▸ **Assigned task 1**
Name every person mentioned in the development digest below.
▸ **Assigned task 2**
Please summarize the development digest below in two sentences.
▸ **Assigned task 3**
Write out the portion of the development digest starting at "December 2018" and ending at "projects and corruption.".

▸ **Exercise text**
July 2020
- Official development assistance commitments by donor countries dropped by more than one third to $16.9 billion in the first five months of 2020 compared with the same period of 2019. The sharp decline - attributed to budget-tightening in major donors in response to the COVID-19 pandemic - threatens highly vulnerable people who need this assistance throughout the developing world, noted GZEROMedia.
December 2018
- The head of the International Monetary Fund (IMF), Christine Lagarde, told developing nations at the World Economic Forum in 2019 to stop using global consultancies to write development strategies. She criticised inefficient spending on consultants and said low-income and emerging-market economies had to raise more revenue themselves domestically and cut white elephant projects and corruption.
- In December 1978, Chinese leader Deng Xiaoping announced an ambitious plan to reform” and open up” the Communist country’s tightly regulated state-run economy. In the four decades since, hundreds of millions of Chinese were lifted out of poverty and the country’s share of the global economy rocketed from 3 percent to 19 percent. Deng’s bold changes transformed a poor agrarian country into an economic superpower, noted the Economist.
October 2018
- The third edition of the Agenda Knowledge for Development (download here) is an initiative of the Knowledge for Development Partnership, it shares a vision of how knowledge and knowledge societies can contribute to an inclusive approach to human development. The Agenda Knowledge for Development features 14 Knowledge Development Goals (Figure 1) designed to complement the UN Sustainable Development Goals (SDGs) from the perspective of knowledge. It also includes 130 personal statements in which leading individuals put forward their personal views and perspectives on knowledge societies.
- Developing countries continue to depend on outside knowledge, at the expense of indigenous knowledge systems that are much more locally relevant, warned a RealKM editorial. In spite of setting up hundreds of universities and research institutes, developing countries continue to import knowledge. For instance, African countries are not just importing equipment and finished products from the West and East but also importing knowledge in the form of prescriptions on how to use those imports.
Pre 2018
- Oxford Martin School's Ian Goldin, former Vice President of the World Bank and former economic advisor to Nelson Mandela, believes development is the no.1 issue facing humanity - why do some societies and some individuals develop, get richer, get rights etc....while others don't? Why is GDP so pre-dominant, meaning that destructive practices (e.g. environmental harm) are counted as economic acticity - in short, "why are the bads of economies counted as goods?" Goldin has traced the trajectory of development over recent decades. Dependency theory led to uneven development which countries tried to address through import substitution, but countries are generally not very good at state-controlled production and then the oil price rises of the 1970s led to a vicious cycle of debts and bail-outs.

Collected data
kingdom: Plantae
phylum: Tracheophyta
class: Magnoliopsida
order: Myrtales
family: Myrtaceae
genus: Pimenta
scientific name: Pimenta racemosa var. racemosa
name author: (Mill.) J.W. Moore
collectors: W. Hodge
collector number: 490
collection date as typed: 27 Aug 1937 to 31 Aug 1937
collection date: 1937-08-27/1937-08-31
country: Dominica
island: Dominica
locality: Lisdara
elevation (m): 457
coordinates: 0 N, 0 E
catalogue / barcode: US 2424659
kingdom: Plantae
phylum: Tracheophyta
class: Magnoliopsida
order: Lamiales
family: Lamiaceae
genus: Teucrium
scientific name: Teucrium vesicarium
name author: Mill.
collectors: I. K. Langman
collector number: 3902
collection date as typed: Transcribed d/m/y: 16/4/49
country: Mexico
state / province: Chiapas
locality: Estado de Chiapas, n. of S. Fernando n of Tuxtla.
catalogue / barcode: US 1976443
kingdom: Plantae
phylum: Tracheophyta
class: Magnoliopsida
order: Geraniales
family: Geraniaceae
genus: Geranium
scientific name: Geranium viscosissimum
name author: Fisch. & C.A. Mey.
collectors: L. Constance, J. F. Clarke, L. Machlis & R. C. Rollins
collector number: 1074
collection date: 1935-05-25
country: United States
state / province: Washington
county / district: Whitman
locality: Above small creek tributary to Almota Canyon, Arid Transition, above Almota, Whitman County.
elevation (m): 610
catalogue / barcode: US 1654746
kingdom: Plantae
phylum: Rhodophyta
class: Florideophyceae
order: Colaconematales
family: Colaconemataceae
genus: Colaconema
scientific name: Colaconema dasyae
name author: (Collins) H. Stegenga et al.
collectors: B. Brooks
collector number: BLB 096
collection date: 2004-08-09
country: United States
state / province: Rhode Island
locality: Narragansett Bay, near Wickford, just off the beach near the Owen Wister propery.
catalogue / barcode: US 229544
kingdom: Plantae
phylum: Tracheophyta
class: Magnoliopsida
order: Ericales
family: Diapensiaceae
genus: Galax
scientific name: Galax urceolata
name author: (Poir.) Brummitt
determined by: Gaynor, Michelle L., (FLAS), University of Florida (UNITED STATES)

▸ **Worked solution 1**
Christine Lagarde, Deng Xiaoping, Ian Goldin, Nelson Mandela

▸ **Worked solution 2**
Official development assistance commitments fell by more than one third to $16.9 billion in the first five months of 2020, and earlier items report IMF head Christine Lagarde telling developing nations to stop using global consultancies and describe how Deng Xiaoping's 1978 reforms turned China into an economic superpower. Other items cover the Agenda Knowledge for Development and its 14 Knowledge Development Goals, a warning that developing countries still depend on outside knowledge at the expense of indigenous systems, and Ian Goldin's view that development is the top issue facing humanity.

▸ **Worked solution 3**
December 2018
- The head of the International Monetary Fund (IMF), Christine Lagarde, told developing nations at the World Economic Forum in 2019 to stop using global consultancies to write development strategies. She criticised inefficient spending on consultants and said low-income and emerging-market economies had to raise more revenue themselves domestically and cut white elephant projects and corruption.